--- PROBLEM STATEMENT ---
Each line holding the string "undo" is to be copied from the data.

--- EXERCISE MATERIAL ---
-- Opening Marker --

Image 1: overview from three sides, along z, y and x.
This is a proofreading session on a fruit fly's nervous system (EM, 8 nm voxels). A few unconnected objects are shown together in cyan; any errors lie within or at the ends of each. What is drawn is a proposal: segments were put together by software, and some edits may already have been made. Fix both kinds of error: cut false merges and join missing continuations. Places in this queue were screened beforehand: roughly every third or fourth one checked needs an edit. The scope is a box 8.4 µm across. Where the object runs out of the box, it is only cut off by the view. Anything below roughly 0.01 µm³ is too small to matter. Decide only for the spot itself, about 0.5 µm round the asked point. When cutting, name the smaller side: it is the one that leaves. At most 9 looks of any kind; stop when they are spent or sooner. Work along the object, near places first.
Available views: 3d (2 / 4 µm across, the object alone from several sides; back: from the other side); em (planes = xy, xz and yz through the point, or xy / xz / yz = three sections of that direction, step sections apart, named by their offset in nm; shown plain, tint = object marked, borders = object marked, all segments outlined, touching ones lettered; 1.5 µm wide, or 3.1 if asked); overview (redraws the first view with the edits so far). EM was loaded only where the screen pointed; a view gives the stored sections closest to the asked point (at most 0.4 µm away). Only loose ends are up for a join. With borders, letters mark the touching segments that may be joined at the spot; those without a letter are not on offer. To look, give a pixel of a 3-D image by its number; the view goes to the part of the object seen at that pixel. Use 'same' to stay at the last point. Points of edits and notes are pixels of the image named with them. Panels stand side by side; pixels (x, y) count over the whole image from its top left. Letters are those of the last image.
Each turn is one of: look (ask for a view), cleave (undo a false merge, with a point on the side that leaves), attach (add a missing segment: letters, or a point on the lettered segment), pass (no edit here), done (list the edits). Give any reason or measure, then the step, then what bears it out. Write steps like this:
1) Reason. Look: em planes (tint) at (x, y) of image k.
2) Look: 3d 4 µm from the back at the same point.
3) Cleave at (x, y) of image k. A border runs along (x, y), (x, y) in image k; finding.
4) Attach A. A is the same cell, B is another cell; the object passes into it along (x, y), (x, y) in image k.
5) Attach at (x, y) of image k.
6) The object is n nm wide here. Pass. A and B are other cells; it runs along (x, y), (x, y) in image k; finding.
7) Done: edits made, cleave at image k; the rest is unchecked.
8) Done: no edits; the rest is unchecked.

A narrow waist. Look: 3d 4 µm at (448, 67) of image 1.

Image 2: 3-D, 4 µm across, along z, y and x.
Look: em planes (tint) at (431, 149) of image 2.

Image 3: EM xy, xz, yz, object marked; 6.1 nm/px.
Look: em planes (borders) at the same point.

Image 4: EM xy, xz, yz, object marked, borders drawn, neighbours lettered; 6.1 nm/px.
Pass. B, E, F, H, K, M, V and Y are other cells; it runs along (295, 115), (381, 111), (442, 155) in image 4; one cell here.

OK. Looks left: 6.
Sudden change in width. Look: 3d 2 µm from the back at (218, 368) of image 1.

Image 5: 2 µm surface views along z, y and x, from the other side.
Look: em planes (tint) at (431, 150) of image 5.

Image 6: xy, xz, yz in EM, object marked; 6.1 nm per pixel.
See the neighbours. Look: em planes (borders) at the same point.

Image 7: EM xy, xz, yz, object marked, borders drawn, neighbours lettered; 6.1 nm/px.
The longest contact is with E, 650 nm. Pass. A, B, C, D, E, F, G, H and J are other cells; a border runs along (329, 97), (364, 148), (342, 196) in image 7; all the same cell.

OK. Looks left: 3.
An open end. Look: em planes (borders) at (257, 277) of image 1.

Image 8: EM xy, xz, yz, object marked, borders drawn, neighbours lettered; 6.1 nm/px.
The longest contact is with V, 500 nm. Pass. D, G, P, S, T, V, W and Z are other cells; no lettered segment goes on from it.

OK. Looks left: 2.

-- Closing Marker --
-- Opening Marker --

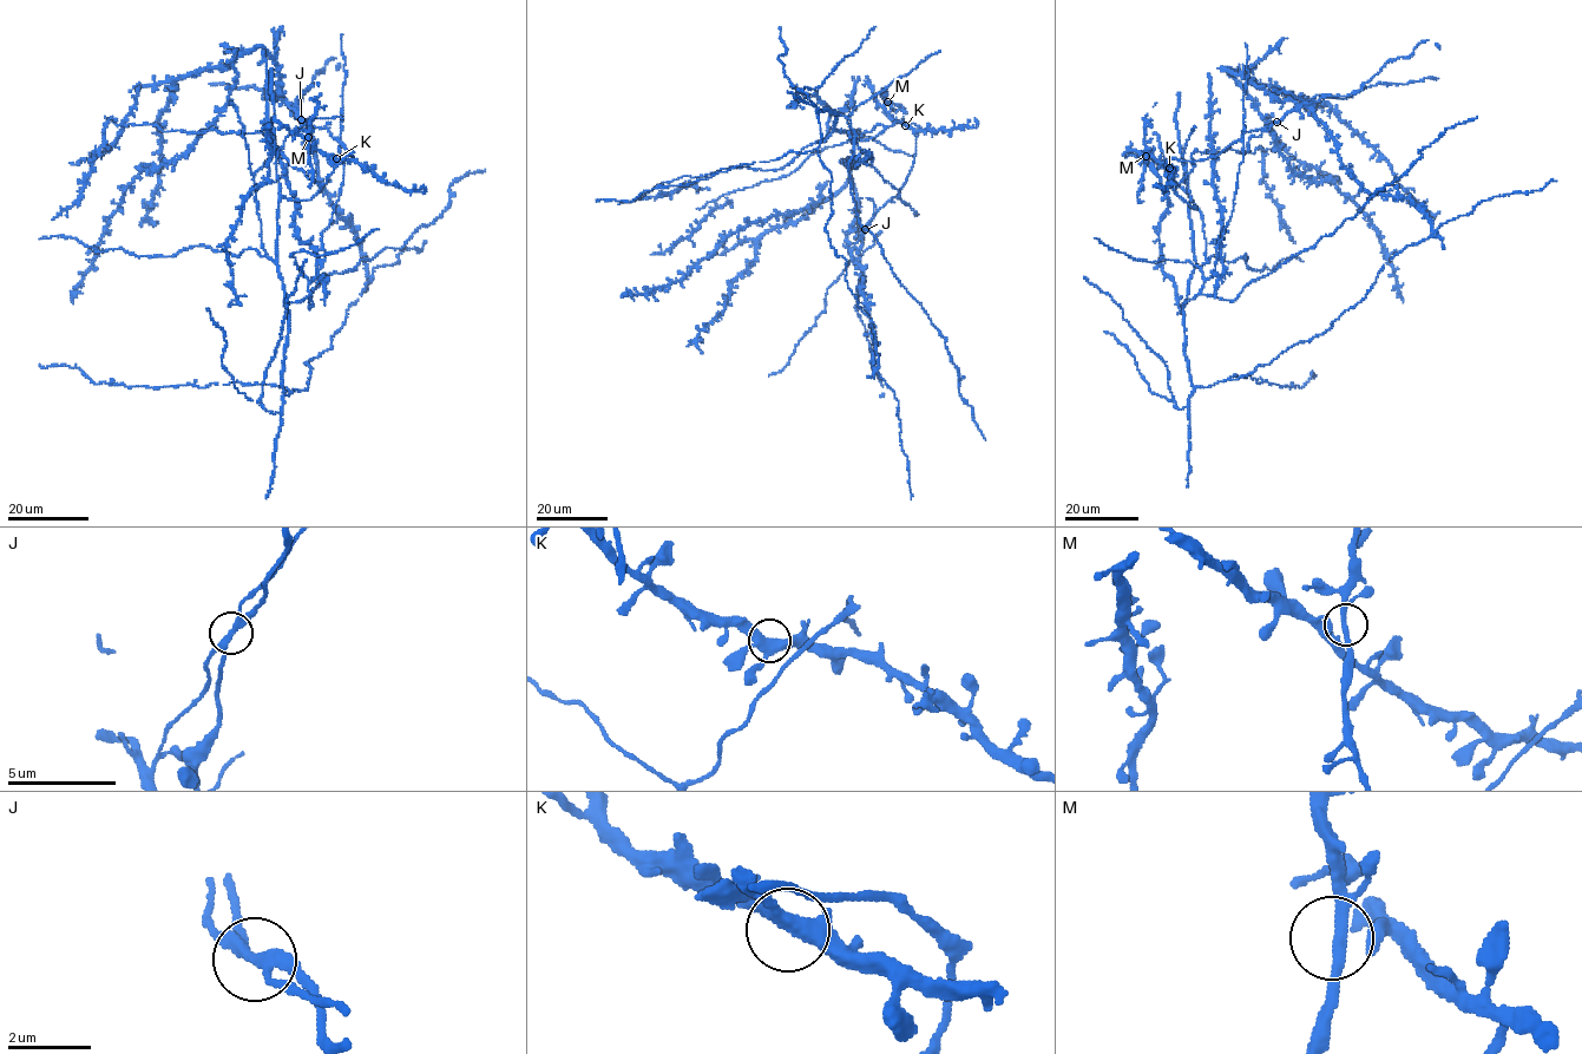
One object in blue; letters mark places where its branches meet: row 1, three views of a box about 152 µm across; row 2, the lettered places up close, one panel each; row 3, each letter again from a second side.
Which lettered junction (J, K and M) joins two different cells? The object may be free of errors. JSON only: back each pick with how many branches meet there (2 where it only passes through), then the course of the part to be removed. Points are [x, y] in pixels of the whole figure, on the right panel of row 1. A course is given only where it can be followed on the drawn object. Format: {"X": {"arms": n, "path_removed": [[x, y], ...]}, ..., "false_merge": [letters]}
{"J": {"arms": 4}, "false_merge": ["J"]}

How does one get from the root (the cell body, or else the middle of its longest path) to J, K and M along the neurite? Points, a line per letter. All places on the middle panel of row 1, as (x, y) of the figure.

-- Closing Marker --
-- Opening Marker --

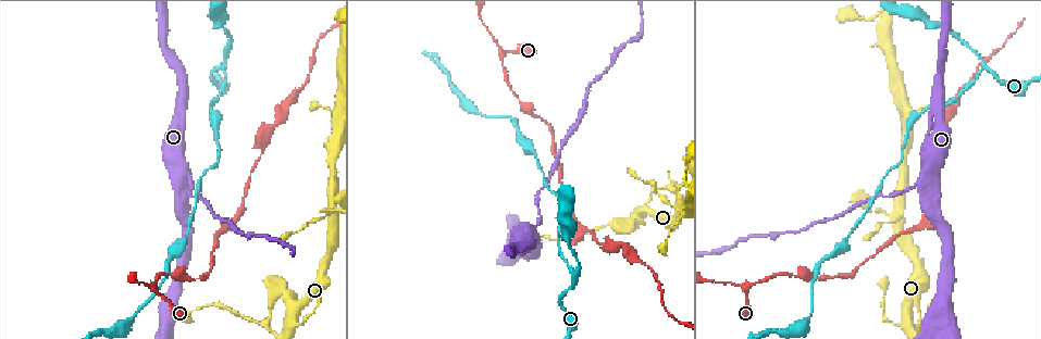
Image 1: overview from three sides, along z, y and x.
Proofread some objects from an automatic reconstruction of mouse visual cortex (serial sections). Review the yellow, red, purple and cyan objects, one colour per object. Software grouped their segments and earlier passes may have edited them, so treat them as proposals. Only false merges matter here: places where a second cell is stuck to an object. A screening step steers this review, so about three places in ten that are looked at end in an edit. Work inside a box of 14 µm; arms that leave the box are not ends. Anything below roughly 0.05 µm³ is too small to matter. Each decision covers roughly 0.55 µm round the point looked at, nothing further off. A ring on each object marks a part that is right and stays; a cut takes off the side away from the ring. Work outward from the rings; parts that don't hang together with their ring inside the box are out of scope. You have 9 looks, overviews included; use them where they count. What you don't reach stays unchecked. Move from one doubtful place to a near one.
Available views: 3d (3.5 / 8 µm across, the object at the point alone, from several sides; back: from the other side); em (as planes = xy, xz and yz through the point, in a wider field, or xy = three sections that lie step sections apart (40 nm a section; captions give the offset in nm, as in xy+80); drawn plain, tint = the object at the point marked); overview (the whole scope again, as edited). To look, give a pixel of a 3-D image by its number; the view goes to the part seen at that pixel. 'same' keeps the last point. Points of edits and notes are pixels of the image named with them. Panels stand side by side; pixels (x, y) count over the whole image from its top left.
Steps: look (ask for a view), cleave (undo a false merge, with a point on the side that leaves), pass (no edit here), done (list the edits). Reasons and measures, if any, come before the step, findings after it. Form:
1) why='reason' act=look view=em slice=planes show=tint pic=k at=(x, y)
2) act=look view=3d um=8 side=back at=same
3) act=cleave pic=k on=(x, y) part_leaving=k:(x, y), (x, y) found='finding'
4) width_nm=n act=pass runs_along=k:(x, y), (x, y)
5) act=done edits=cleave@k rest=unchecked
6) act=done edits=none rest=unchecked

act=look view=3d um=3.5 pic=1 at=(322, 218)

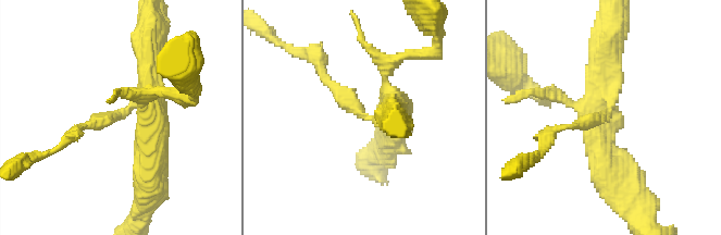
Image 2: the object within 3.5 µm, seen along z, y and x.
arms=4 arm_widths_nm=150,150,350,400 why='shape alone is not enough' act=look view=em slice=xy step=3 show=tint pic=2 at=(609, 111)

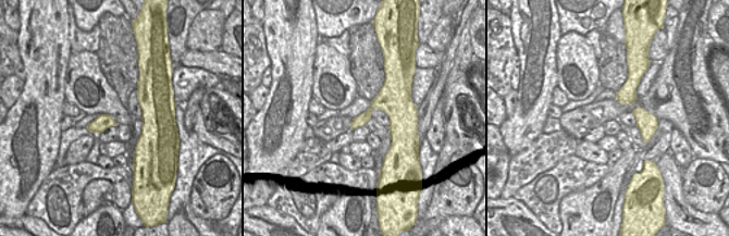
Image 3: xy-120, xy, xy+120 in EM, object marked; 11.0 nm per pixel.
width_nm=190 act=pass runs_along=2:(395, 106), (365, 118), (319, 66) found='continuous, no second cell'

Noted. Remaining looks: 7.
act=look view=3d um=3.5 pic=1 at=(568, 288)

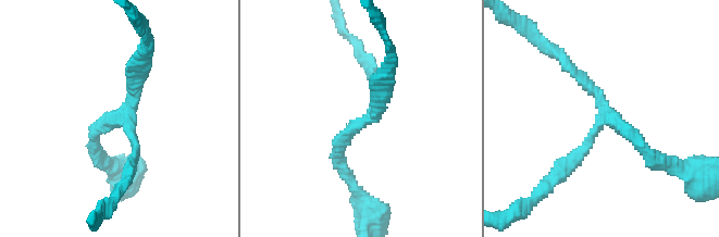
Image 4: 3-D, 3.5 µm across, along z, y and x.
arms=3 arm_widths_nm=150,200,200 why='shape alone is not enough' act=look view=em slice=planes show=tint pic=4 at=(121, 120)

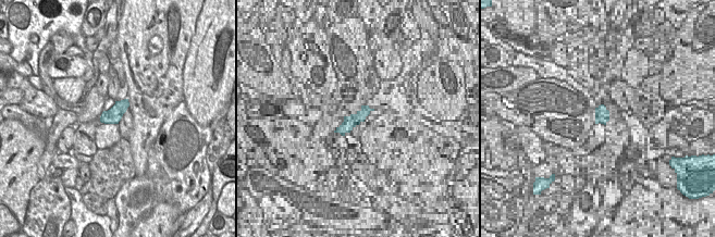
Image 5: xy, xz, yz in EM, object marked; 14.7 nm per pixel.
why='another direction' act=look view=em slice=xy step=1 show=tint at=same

-- Closing Marker --

--- EXERCISE RESULT ---
Each turn is one of: look (ask for a view), cleave (undo a false merge, with a point on the side that leaves), attach (add a missing segment: letters, or a point on the lettered segment), pass (no edit here), done (list the edits). Give any reason or measure, then the step, then what bears it out. Write steps like this:
Steps: look (ask for a view), cleave (undo a false merge, with a point on the side that leaves), pass (no edit here), done (list the edits). Reasons and measures, if any, come before the step, findings after it. Form:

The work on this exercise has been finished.